A version string containing extra commits after the tag (`...-1-gabc1234`) means that container was built from a commit *past* the release tag — it is ahead of the clean tagged build.

## Fix

1. **First, rule out a stale tab** — it is the cheapest cause. Hard-refresh the browser (reload ignoring cache). If frontend and backend now match, you are done; nothing was actually wrong with the deployment.

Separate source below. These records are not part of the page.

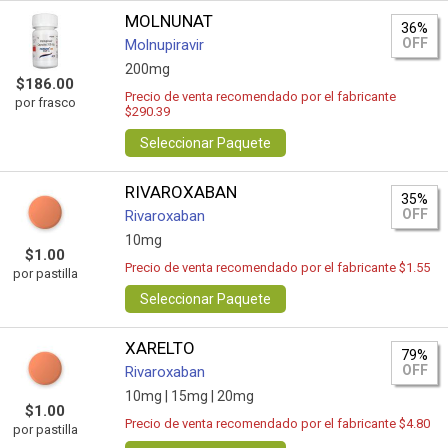
MOLNUNAT
36%
OFF
Molnupiravir
200mg
$186.00
Precio de venta recomendado por el fabricante
por frasco
$290.39
Seleccionar Paquete
RIVAROXABAN
35%
OFF
Rivaroxaban
10mg
$1.00
Precio de venta recomendado por el fabricante $1.55
por pastilla
Seleccionar Paquete
XARELTO
79%
OFF
Rivaroxaban
10mg |
15mg |
20mg
$1.00
Precio de venta recomendado por el fabricante $4.80
por pastilla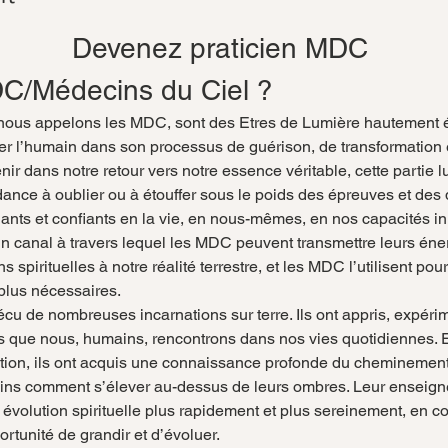
Devenez praticien MDC 
DC/Médecins du Ciel ?
nous appelons les MDC, sont des Etres de Lumière hautement év
r l’humain dans son processus de guérison, de transformation et 
nir dans notre retour vers notre essence véritable, cette parti
ance à oublier ou à étouffer sous le poids des épreuves et des 
iants et confiants en la vie, en nous-mêmes, en nos capacités i
 canal à travers lequel les MDC peuvent transmettre leurs éner
s spirituelles à notre réalité terrestre, et les MDC l’utilisent pou
 plus nécessaires. 
écu de nombreuses incarnations sur terre. Ils ont appris, expérime
s que nous, humains, rencontrons dans nos vies quotidiennes. 
tion, ils ont acquis une connaissance profonde du cheminement 
ins comment s’élever au-dessus de leurs ombres. Leur enseign
r évolution spirituelle plus rapidement et plus sereinement, en 
tunité de grandir et d’évoluer.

2. **If they still differ, redeploy so both images are the same version.** Rebuild and bring the stack up together so frontend and backend are built from the same release:

   ```bash
   docker compose -f docker-compose.release.yml up -d
   ```

3. **Verify they match.** Reload **Settings → About** — the amber highlight should clear. Confirm the backend version too:

   ```bash
   curl -s http://localhost:5000/api/system/health | jq .version
   ```

Do not ship a build whose version reads `0.0.0-dev...` or ends in `-dirty`. The first
means no release was tagged for that build; the second means it carries uncommitted
local edits. Neither is reproducible — deploy a properly versioned release instead.

## Prevent

- **Deploy frontend and backend together.** Both images carry a version baked in at build time; deploying them as a matched set from one release keeps the About panel green.
- **Hard-refresh after every deploy.** Browser tabs hold the old bundle until reloaded. A quick hard refresh after each deployment avoids false drift reports.
- **Use the About panel as a post-deploy check.** Treat it as the final acceptance step — if it is amber, the deployment is not finished.

## Related

- [Release Notes](/release-notes/) — what shipped in each version.
- [Observability & Alerts](/operate/monitoring/) — runtime health alongside version.